Wer kennt sie nicht, die vielfach bemühten Zeilen Hermann Hesses: "Und jedem Anfang wohnt ein Zauber inne, der uns beschützt und der uns hilft, zu leben." Aber gilt so ein Zauber gleichzeitig für das Ende? Den Zauber ihres Anfangs erlebte Anne Will am 16. September 2007. Ihre gleichnamige Talk-Runde hat sie 553 Sendungen lang moderiert – insgesamt hat sie in der ARD so lange am Sonntagabend regiert wie ihr berühmtester Gast: Angela Merkel. 2015 sprach Anne Will mit der ehemaligen Bundeskanzlerin Merkel zum Thema Flüchtlingskrise. Dort sagte Merkel nach mehrmaligem Nachfragen Wills ihren berühmten Satz "Wir schaffen das". Er wurde nach Wills Sendung zum Symbol der Krise.
"Ist Deutschland den Herausforderungen gewachsen?"
In ihrer letzten Sendung trägt Will komplett Schwarz. Die Redaktion hat sich ein großes, ein allumfassendes Thema gesucht. Es lautet: "Die Welt in Unordnung – Ist Deutschland den Herausforderungen gewachsen?" Den emotionalen Part an diesem Abend hat eindeutig Robert Habeck, grüner Vizekanzler. "Wir sitzen hier im gut geheizten Studio, während Menschen in der Ukraine im Schützengraben sterben." Er schiebt nach: "Sie jetzt hängenzulassen, das ist ehrlos." Weil an diesem letzten Will-Abend vieles auf der Meta-Ebene verhandelt werden soll, hat man den Schriftsteller Navid Kermani eingeladen. "Der Westen lässt die Ukraine verbluten." Er zetert über Europa. Robert Habeck setzt seinen Punkt: "Eine wohlige Naivität können wir uns nicht mehr leisten. Wir müssen mehr tun, um die Ukraine zu unterstützen. Das darf nicht weggewischt werden, nur weil es länger dauert."

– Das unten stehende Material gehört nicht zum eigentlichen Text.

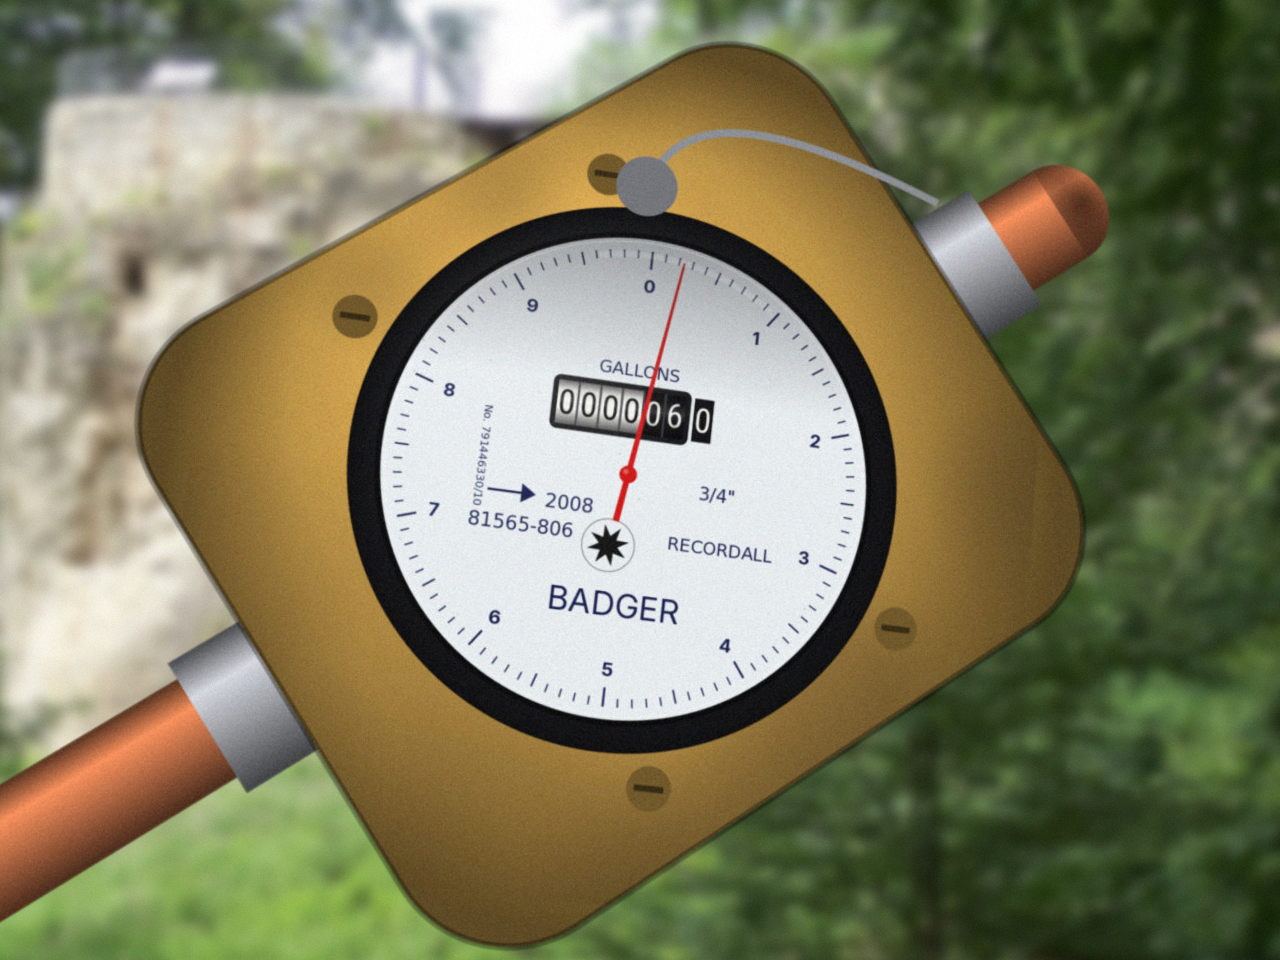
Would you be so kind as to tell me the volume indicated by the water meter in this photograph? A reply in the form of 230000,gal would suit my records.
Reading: 60.2,gal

Wenig Konkretes bei "Anne Will"
Wie gesagt, es geht um Großes, um Staatstragendes. Deswegen ist Raphael Gross, Präsident der Stiftung Deutsches Historisches Museum, eingeladen. Er hebt zu einer langen historischen Einordnung an. Das ist vor allem eines: mühsam. Was hilfreich wäre? Stattdessen Menschen einzuladen, die sich nicht so gerne selber beim Reden zuhören. Auch der Satz "Ich hab‘ keine Lösung" sind nicht wirklich hilfreich in einer Talk-Show. Ebenso nicht Gross‘ Einwurf: "Da müsste man auf dem Mond leben, um es aus diesem Abstand betrachten zu können." Florence Gaub, Politikwissenschaftlerin, sieht eine neue Weltordnung seitens Russlands und China. Auch da hören wir wenig Konkretes, außer dass sich Kraftzentren verschieben würden.
Habeck: "Mit der Hamas wird es keinen Frieden geben."

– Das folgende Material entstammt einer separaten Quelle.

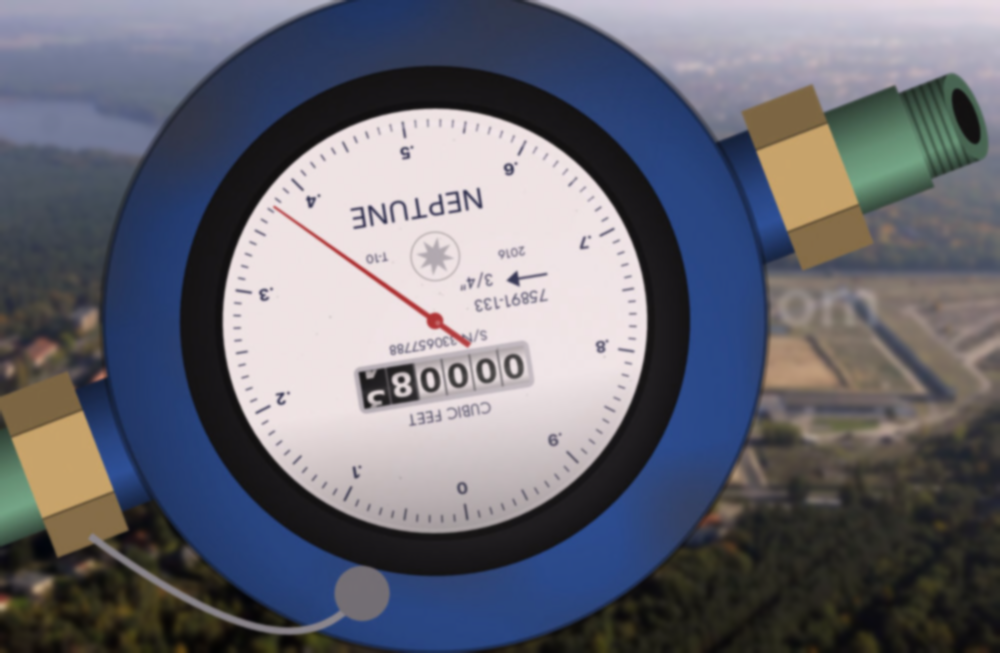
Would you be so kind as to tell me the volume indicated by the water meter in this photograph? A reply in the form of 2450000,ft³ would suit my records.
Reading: 83.37,ft³
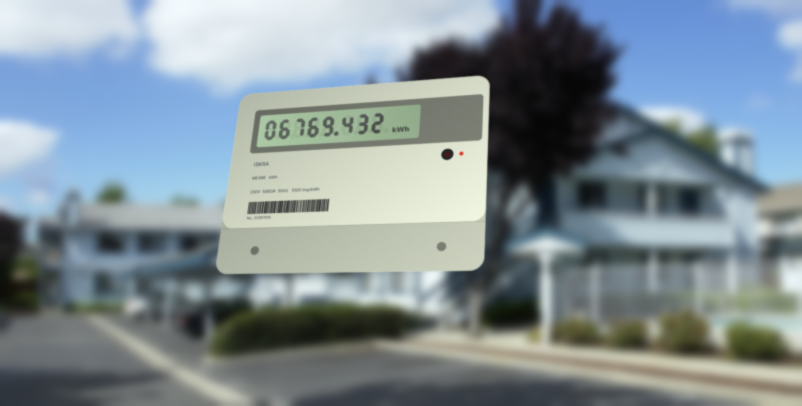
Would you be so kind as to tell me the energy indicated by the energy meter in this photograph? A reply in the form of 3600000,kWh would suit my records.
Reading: 6769.432,kWh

Rasch weiter zu Israel und der Hamas. Bundeswirtschaftsminister Robert Habeck windet sich. "Mit der Hamas wird es keinen Frieden geben." Expertin Florence Gaub sieht Chancen durch neue Regierungen auf beiden Seiten. Was sie – sehr irritierend – nicht so gut beherrscht: den Namen des französischen Präsidenten Macron korrekt auszusprechen. Es geht noch flugs um den deutschen Haushalt. "Wir werden Schritt für Schritt analysieren", weicht Robert Habeck aus. Sparen klingt an. "Können wir das konkret machen?", versucht es Anne Will. "Ich werde das heute Abend nicht konkret machen", retourniert der Vizekanzler. Also auch in diesem Punkt haben wir nichts Neues erfahren. Kann es sein, dass man sich über den Haushalt in der Ampel nicht einigt? "Ich bin erschüttert, dass Sie nicht sagen, dass es klappt", geht Anne Will den Bundesminister Habeck an. "Das haben Sie jetzt verdreht. Ich bin optimistisch", versichert Habeck. Das tönt eher halbherzig.
Caren Miosga übernimmt den Sendeplatz
Natürlich hatte der Dichter Hermann Hesse in seinem Gedicht "Stufen" auch einen Schlussappell parat: "Des Lebens Ruf an uns wird niemals enden…Wohlan denn, Herz, nimm‘ Abschied und gesunde!" "Mir war das eine Freude", sagt Anne Will in der letzten Sendung. "Auch wenn das jetzt pathetisch klingt: Es war mir eine Ehre!" In der ARD übernimmt im neuen Jahr Caren Miosga auf diesem Sendeplatz. Freuen wir uns auf den Zauber des Neuanfangs. Dem Alten muss nach diesem Schlussabend niemand eine Träne nachweinen.